We visited Amir Timur Park, monuments and others at ‘Shahi Zinda’ in Samarkand. Besides, we visited the place where unique manuscript of the holy Qur’an was positioned. This inimitable script of the holy Qur’an by Hazrat Usman, 7th A.D., was brought to Samarkand by Amir Timur in 14th century. Now it’s placed in a beautiful monument at Tashkent. Usman  r.a. was martyred while reciting this.

Legends and myths of Uzbekistan are a unique and mysterious world of folk tales and stories, which were carefully collected and passed on from generation to generation by the people of Uzbekistan. The ancient cities of Samarkand, Bukhara, and Khiva are shrouded with mysteries and superstitions, which were eventually embodied in myths and legends. Ancient Samarkand and the secret of the tomb of Tamerlane, hidden in its heart, still fascinate people.

Bukhara where even the air is saturated with the spirit of antiquity and narrow streets of the old city seems like living in the world of folk tales and legends. Khiva is the center of Khorezm where remains of thousand ancient fortresses as myriad scattered stars maintain many ancient mysteries.

Legends of prophets are a part of Muslim traditions and myths, related with the worship of saints who were able to resurrect from the dead, to assume various aspects, instantly transport from one place to remote one, to prevent dangers, to treat illnesses. During Amir Timur’s reign and the reigns of his immediate descendants, a wide range of religious and palatial construction masterpieces were undertaken in Samarkand and other population centers. Timur also initiated an exchange of medical discoveries and patronized physicians, scientists and artists from the neighboring countries like India. His grandson Ulugh Beg was one of the world’s first great astronomers.


Furthermore, we visited Mausoleum of Imam Bukhari, located near Samarkand. The great Islamic scholar, Bukhari, who authored the Hadith collection known as Sahih al-Bukhari, is regarded by Muslims as one of the most authentic of all hadith compilations. We prayed Namaz-e-Maghrib bajamaat (evening prayer held in assembly shortly after sunset) in the iqtida (followed by) of Imam-e-Masjid (prayer leader). Upon our request, we were shown the graveyard – under the monument.

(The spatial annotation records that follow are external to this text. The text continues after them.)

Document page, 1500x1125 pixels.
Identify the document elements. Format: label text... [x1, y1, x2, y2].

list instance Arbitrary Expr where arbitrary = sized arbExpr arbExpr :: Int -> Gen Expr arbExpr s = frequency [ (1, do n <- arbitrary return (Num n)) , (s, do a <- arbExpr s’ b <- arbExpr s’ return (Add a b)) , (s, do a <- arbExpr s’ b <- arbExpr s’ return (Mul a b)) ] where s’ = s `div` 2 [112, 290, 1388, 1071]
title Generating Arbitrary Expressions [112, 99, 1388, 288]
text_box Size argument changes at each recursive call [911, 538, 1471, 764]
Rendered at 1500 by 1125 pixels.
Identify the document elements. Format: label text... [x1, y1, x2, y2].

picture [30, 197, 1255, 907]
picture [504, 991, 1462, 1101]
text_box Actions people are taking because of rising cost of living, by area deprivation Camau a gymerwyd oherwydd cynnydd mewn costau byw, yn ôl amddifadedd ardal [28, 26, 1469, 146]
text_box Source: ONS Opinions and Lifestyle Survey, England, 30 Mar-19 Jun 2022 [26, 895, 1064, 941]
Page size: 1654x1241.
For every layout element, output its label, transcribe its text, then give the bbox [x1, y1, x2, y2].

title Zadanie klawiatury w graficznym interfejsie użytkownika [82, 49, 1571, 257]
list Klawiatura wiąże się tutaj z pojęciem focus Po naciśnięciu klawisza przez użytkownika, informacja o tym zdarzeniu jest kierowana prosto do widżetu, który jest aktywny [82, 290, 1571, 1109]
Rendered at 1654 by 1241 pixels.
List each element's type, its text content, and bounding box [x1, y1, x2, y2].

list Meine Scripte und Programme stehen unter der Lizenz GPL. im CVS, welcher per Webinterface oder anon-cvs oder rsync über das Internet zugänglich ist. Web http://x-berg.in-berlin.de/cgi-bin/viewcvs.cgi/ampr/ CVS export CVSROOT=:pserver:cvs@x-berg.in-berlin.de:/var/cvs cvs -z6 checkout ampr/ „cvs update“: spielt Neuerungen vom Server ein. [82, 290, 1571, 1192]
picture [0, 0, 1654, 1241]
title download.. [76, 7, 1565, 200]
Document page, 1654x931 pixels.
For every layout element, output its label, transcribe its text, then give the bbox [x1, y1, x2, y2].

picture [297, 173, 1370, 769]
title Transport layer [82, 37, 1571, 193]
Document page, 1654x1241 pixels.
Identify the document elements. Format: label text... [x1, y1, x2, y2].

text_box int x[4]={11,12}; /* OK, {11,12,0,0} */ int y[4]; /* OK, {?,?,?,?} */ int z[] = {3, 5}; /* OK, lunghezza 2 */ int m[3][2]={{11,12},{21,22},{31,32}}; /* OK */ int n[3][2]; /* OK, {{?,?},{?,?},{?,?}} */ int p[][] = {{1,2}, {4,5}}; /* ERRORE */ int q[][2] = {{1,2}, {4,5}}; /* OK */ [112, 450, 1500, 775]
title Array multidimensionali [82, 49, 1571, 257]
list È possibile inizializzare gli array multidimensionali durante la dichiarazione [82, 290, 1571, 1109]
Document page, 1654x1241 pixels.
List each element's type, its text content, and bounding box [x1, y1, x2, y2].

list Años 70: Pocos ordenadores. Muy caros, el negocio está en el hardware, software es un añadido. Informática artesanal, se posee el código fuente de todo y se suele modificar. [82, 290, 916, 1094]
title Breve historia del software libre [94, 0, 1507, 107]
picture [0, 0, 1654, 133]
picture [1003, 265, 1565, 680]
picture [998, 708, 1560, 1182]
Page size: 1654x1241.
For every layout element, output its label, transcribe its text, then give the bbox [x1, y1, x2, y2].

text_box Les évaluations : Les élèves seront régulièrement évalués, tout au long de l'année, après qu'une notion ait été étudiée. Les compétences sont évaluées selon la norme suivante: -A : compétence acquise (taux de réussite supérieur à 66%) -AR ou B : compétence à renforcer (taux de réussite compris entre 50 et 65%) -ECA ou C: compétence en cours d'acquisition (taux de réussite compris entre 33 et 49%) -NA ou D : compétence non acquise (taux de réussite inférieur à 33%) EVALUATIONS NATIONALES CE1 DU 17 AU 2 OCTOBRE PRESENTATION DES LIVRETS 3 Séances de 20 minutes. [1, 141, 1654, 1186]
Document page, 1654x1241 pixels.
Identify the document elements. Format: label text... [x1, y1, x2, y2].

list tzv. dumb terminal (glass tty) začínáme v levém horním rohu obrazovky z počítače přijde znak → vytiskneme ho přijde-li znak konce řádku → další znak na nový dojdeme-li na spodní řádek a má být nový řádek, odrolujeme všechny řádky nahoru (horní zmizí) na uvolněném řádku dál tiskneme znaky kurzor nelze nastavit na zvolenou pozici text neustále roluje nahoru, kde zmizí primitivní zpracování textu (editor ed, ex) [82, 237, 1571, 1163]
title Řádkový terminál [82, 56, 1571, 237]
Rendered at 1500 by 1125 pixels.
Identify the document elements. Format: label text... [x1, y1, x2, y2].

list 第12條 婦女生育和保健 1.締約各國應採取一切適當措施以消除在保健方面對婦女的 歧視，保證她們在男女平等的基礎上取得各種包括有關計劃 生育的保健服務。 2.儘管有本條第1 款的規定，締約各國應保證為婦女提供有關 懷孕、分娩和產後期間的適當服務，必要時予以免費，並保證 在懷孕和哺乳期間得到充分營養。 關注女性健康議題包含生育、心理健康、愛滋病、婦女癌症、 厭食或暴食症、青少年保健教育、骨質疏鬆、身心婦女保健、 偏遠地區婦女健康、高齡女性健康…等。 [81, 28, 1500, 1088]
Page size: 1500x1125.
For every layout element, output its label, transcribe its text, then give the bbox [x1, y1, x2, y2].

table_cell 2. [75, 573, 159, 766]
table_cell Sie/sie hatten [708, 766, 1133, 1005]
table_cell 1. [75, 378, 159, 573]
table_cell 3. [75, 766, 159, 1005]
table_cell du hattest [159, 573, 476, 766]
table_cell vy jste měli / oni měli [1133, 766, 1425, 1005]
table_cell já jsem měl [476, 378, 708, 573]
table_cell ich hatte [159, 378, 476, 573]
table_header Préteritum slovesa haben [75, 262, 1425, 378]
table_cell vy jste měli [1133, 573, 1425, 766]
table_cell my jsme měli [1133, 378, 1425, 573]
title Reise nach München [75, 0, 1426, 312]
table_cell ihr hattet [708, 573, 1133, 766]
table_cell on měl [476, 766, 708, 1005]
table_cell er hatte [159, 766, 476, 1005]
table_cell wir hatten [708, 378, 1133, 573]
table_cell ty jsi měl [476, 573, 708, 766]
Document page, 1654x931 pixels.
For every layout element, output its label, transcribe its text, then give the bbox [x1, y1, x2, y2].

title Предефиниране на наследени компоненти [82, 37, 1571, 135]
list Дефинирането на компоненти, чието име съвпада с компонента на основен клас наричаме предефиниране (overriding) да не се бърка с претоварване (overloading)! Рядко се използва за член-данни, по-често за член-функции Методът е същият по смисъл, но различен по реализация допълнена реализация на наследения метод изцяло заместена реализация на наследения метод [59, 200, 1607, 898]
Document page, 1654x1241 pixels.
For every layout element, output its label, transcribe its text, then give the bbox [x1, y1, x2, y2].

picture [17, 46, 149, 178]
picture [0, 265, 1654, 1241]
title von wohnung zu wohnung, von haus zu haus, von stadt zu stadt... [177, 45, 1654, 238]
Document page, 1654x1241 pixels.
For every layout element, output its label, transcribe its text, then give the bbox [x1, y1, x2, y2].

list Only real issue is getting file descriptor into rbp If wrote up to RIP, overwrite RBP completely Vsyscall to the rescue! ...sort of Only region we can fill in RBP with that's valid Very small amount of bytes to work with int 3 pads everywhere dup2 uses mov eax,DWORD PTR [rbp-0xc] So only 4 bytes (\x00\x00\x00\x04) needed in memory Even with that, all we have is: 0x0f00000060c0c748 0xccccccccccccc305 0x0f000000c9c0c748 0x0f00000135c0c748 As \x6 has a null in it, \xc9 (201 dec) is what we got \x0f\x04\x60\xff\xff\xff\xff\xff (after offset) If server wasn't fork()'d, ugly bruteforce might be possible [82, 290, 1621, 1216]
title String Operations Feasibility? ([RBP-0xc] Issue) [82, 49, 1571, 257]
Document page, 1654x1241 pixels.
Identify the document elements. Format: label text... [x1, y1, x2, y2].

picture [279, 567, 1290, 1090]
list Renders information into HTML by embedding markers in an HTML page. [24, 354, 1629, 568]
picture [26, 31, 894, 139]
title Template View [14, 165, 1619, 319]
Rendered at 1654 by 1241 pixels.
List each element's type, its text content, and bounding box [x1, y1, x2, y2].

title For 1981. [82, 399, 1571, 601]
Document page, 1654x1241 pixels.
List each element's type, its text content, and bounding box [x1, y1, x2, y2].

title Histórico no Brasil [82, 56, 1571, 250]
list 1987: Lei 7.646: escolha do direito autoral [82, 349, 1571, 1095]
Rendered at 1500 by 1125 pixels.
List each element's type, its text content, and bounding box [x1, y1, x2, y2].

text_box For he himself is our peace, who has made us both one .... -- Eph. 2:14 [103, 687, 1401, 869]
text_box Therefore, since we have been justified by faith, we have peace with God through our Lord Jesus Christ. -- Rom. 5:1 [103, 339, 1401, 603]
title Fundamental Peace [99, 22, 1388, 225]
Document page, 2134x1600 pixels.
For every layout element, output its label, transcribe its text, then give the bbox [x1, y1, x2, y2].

‘Koh-i-Kaaf’ has very rich history full of folk stories and legends. Stories about wonderful cities, great rulers, immortal love were maintained and passed on from generation to generation by our ancestors. Uzbekistan was not what I expected, as the road less travelled is not an easy way to find. Kind locals eager to share bread and stories balanced crazy taxi drivers, and I have to admit, I fell in love with this ‘Koh-i-Kaaf’. Bukhara culture shall be promoted in Pakistan as well. It would be helpful in curtailing the chauvinistic mentality. I would strongly suggest travelers to visit this country.